Так считали и Козлов, и Аксенов. И с ними сложно спорить. Ибо оба не раз сталкивались с тем, что творческое действие, не контролируемое начальством, признается опасным и пресекается.
Но в ту пору и музыканты, и слушатели это понимали и подыгрывали властям. Это был единственный шанс выйти из полуподполья. Доказать, что их искусству место на большой сцене, а не в кабаке. И у них получилось. Хотя партия уже создала образ врага в будущей войне — им стала Америка, с ее музыкой, кока-колой и жевательной резинкой. Но общим усилием комсомольского актива, музыкантов и «неравнодушных юношей и девушек» были всё же созданы кафе «Молодежное», «Аэлита» и «Синяя птица».

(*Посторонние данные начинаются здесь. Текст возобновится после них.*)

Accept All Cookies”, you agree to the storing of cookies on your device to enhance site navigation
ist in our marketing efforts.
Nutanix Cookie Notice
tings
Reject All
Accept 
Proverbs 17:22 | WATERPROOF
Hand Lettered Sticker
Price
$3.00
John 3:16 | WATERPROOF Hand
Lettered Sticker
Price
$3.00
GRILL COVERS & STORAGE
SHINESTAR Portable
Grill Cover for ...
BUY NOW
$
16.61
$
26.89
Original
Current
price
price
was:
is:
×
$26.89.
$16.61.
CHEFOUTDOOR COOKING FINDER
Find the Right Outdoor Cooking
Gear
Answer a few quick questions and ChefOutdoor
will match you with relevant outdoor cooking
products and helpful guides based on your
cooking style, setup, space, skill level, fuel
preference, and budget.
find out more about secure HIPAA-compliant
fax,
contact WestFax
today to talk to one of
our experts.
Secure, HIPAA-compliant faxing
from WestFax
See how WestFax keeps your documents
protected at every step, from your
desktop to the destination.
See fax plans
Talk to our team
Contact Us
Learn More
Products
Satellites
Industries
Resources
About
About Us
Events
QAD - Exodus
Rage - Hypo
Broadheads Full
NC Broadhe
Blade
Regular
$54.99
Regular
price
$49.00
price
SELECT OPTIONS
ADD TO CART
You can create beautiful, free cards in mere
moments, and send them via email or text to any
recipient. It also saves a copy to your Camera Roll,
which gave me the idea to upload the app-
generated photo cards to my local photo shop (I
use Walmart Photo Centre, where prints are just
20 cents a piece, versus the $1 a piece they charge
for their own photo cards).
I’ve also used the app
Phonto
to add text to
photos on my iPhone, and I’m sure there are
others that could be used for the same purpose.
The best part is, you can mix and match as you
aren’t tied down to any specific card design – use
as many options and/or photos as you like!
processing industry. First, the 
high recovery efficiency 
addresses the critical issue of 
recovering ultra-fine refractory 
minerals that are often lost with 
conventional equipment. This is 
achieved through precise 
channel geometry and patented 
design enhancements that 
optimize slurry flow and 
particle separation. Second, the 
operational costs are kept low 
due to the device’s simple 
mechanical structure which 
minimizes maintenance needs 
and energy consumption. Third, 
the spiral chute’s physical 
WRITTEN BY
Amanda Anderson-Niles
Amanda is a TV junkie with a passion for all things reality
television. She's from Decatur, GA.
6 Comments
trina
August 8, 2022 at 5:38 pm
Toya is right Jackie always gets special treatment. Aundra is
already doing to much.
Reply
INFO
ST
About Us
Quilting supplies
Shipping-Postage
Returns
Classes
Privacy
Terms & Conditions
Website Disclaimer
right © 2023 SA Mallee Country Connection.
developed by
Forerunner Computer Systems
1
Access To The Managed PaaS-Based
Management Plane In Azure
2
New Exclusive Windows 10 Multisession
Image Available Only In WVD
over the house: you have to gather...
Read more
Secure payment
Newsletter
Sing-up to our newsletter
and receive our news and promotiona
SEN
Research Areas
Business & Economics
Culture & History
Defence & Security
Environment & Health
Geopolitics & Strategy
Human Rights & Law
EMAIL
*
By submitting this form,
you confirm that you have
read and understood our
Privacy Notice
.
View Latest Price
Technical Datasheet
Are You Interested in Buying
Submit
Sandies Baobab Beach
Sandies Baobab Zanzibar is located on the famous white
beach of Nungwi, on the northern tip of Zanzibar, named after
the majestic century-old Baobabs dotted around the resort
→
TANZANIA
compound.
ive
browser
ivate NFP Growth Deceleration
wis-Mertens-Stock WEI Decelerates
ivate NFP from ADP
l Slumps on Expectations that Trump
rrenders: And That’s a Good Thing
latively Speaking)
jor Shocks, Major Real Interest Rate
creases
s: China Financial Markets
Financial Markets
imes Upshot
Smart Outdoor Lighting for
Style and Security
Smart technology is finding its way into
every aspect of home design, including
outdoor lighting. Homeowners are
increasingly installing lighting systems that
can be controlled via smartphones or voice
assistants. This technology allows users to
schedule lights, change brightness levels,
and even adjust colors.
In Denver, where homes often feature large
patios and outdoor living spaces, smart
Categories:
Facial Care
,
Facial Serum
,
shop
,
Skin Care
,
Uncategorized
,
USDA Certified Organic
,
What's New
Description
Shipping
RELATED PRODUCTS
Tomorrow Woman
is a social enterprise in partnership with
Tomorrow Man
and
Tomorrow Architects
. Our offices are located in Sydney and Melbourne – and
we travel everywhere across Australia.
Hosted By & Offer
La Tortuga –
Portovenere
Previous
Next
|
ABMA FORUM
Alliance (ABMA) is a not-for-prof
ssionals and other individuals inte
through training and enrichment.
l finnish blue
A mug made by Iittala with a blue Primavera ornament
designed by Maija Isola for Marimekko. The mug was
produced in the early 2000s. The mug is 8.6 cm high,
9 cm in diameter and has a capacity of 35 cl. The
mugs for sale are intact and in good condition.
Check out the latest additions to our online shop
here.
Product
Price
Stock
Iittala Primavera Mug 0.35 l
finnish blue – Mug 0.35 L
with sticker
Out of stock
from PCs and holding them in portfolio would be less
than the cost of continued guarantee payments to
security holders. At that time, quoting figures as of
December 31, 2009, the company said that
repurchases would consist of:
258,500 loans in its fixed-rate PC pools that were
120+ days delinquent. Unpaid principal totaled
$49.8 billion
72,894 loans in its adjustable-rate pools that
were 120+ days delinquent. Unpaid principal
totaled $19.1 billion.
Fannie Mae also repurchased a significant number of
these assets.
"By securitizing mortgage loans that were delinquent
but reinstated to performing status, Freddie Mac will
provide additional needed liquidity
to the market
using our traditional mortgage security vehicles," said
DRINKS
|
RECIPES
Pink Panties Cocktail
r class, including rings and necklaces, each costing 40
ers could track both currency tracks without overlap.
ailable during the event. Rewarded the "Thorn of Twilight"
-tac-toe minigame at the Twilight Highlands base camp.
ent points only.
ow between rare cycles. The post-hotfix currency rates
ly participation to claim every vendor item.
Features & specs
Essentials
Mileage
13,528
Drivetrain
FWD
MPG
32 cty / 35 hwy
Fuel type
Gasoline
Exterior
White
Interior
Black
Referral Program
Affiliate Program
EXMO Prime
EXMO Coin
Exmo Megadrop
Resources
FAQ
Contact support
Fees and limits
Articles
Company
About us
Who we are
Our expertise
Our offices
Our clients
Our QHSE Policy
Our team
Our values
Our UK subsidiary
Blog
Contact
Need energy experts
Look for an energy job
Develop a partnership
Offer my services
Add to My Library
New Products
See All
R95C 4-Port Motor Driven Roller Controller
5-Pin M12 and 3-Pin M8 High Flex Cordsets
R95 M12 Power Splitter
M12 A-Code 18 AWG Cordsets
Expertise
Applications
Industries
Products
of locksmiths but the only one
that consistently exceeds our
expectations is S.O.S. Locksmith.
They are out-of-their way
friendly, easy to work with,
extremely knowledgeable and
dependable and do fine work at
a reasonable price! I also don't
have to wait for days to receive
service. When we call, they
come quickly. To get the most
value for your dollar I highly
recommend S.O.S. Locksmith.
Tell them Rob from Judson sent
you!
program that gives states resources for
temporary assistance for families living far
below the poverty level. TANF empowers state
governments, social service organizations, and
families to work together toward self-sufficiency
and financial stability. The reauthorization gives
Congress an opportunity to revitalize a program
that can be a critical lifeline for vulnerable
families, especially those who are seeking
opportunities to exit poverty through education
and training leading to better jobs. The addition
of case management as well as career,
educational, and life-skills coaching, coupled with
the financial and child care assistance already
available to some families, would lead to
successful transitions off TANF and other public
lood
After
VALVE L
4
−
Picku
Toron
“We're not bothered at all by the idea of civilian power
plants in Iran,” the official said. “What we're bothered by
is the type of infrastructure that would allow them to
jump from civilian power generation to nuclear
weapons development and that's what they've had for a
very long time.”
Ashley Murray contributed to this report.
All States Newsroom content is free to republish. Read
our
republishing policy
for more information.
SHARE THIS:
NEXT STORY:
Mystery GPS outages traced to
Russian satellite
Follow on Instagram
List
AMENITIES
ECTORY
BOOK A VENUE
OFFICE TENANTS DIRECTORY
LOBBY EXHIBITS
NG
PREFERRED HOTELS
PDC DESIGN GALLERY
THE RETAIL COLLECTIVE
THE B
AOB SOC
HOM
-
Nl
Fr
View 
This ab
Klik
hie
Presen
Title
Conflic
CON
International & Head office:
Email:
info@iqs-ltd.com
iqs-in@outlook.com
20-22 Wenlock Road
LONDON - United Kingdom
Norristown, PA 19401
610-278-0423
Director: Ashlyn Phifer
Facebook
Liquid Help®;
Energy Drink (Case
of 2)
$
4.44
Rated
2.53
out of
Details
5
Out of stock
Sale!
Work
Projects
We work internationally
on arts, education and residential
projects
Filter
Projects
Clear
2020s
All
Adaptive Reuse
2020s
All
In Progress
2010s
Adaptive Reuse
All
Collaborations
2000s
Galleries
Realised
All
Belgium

Им предшествовал джаз-клуб в Доме культуры энергетиков на Раушской набережной, основанный в конце 1950-х при поддержке Октябрьского райкома комсомола. Там впервые стали играть современный джаз с комментариями Алексея Баташева и Леонида Переверзева. Они формировали джазовую аудиторию и отношение к нему как к серьезному искусству.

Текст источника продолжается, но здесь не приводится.